WHAT TO PRODUCE >>
Could you reproduce the text of all the records below, line by line and without any changes? Leave out the picture placeholders.

THE DATA >>
"""

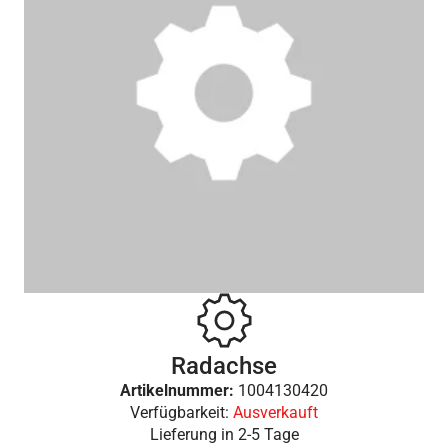
Radachse
Artikelnummer:
1004130420
Verfügbarkeit:
Ausverkauft
Lieferung in
2-5 Tage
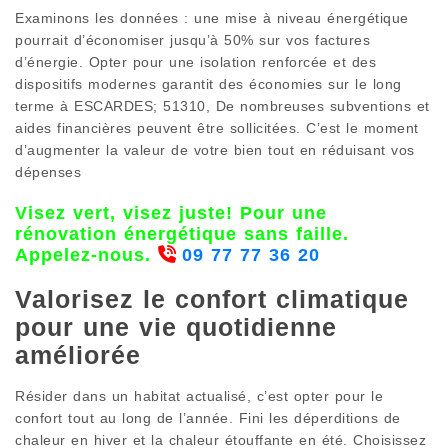
Examinons les données : une mise à niveau énergétique
pourrait d’économiser jusqu’à 50% sur vos factures
d’énergie. Opter pour une isolation renforcée et des
dispositifs modernes garantit des économies sur le long
terme à ESCARDES; 51310, De nombreuses subventions et
aides financières peuvent être sollicitées. C’est le moment
d’augmenter la valeur de votre bien tout en réduisant vos
dépenses
Visez vert, visez juste! Pour une
rénovation énergétique sans faille.
Appelez-nous.
09 77 77 36 20
Valorisez le confort climatique
pour une vie quotidienne
améliorée
Résider dans un habitat actualisé, c’est opter pour le
confort tout au long de l’année. Fini les déperditions de
chaleur en hiver et la chaleur étouffante en été. Choisissez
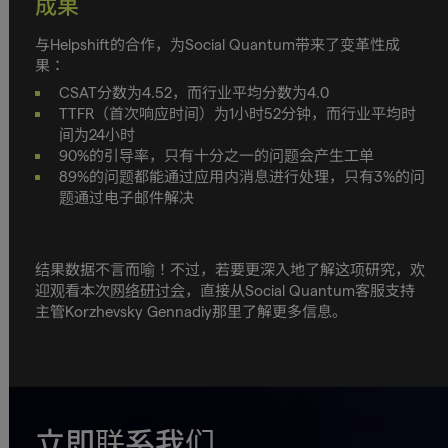
成果
与Helpshift的合作，为Social Quantum带来了变革性成
果：
CSAT分数为4.52，而行业平均分数为4.0
TTFR（首次响应时间）为1小时52分钟，而行业平均时
间为24小时
90%的引导率，只有十分之一的问题会产生工单
89%的问题都能通过应用内消息进行处理，只有3%的问
题通过电子邮件解决
结果数据不言而喻！不过，若要更深入地了解这项研究，欢
迎观看本次
网络研讨会
，直接从Social Quantum客服支持
主管Korzhevsky Gennadiy那里了解更多信息。
立即联系我们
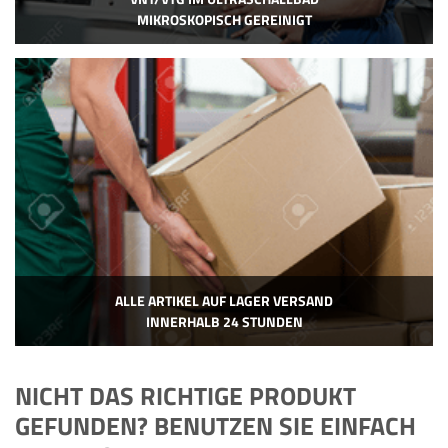
MIKROSKOPISCH GEREINIGT
ALLE ARTIKEL AUF LAGER VERSAND
INNERHALB 24 STUNDEN
NICHT DAS RICHTIGE PRODUKT
GEFUNDEN? BENUTZEN SIE EINFACH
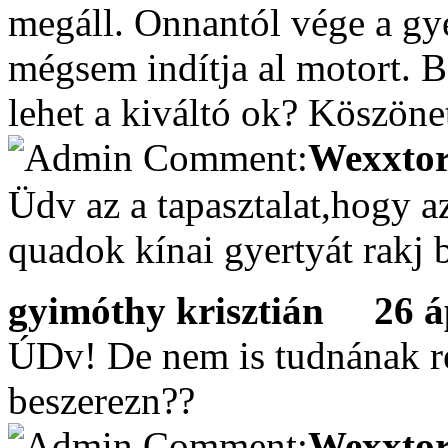
megáll. Onnantól vége a gye
mégsem indítja al motort. B
lehet a kiváltó ok? Köszönet
Wexxtor
Üdv az a tapasztalat,hogy a
quadok kínai gyertyát rakj 
gyimóthy krisztián
26 ápr
ÚDv! De nem is tudnának re
beszerezn??
Wexxtor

"""

EXPECTED ANSWER >>
Radachse
Artikelnummer:
1004130420
Verfügbarkeit:
Ausverkauft
Lieferung in
2-5 Tage
Examinons les données : une mise à niveau énergétique
pourrait d’économiser jusqu’à 50% sur vos factures
d’énergie. Opter pour une isolation renforcée et des
dispositifs modernes garantit des économies sur le long
terme à ESCARDES; 51310, De nombreuses subventions et
aides financières peuvent être sollicitées. C’est le moment
d’augmenter la valeur de votre bien tout en réduisant vos
dépenses
Visez vert, visez juste! Pour une
rénovation énergétique sans faille.
Appelez-nous.
09 77 77 36 20
Valorisez le confort climatique
pour une vie quotidienne
améliorée
Résider dans un habitat actualisé, c’est opter pour le
confort tout au long de l’année. Fini les déperditions de
chaleur en hiver et la chaleur étouffante en été. Choisissez
成果
与Helpshift的合作，为Social Quantum带来了变革性成
果：
CSAT分数为4.52，而行业平均分数为4.0
TTFR（首次响应时间）为1小时52分钟，而行业平均时
间为24小时
90%的引导率，只有十分之一的问题会产生工单
89%的问题都能通过应用内消息进行处理，只有3%的问
题通过电子邮件解决
结果数据不言而喻！不过，若要更深入地了解这项研究，欢
迎观看本次
网络研讨会
，直接从Social Quantum客服支持
主管Korzhevsky Gennadiy那里了解更多信息。
立即联系我们
MIKROSKOPISCH GEREINIGT
ALLE ARTIKEL AUF LAGER VERSAND
INNERHALB 24 STUNDEN
NICHT DAS RICHTIGE PRODUKT
GEFUNDEN? BENUTZEN SIE EINFACH
megáll. Onnantól vége a gye
mégsem indítja al motort. B
lehet a kiváltó ok? Köszönet
Wexxtor
Üdv az a tapasztalat,hogy a
quadok kínai gyertyát rakj 
gyimóthy krisztián
26 ápr
ÚDv! De nem is tudnának re
beszerezn??
Wexxtor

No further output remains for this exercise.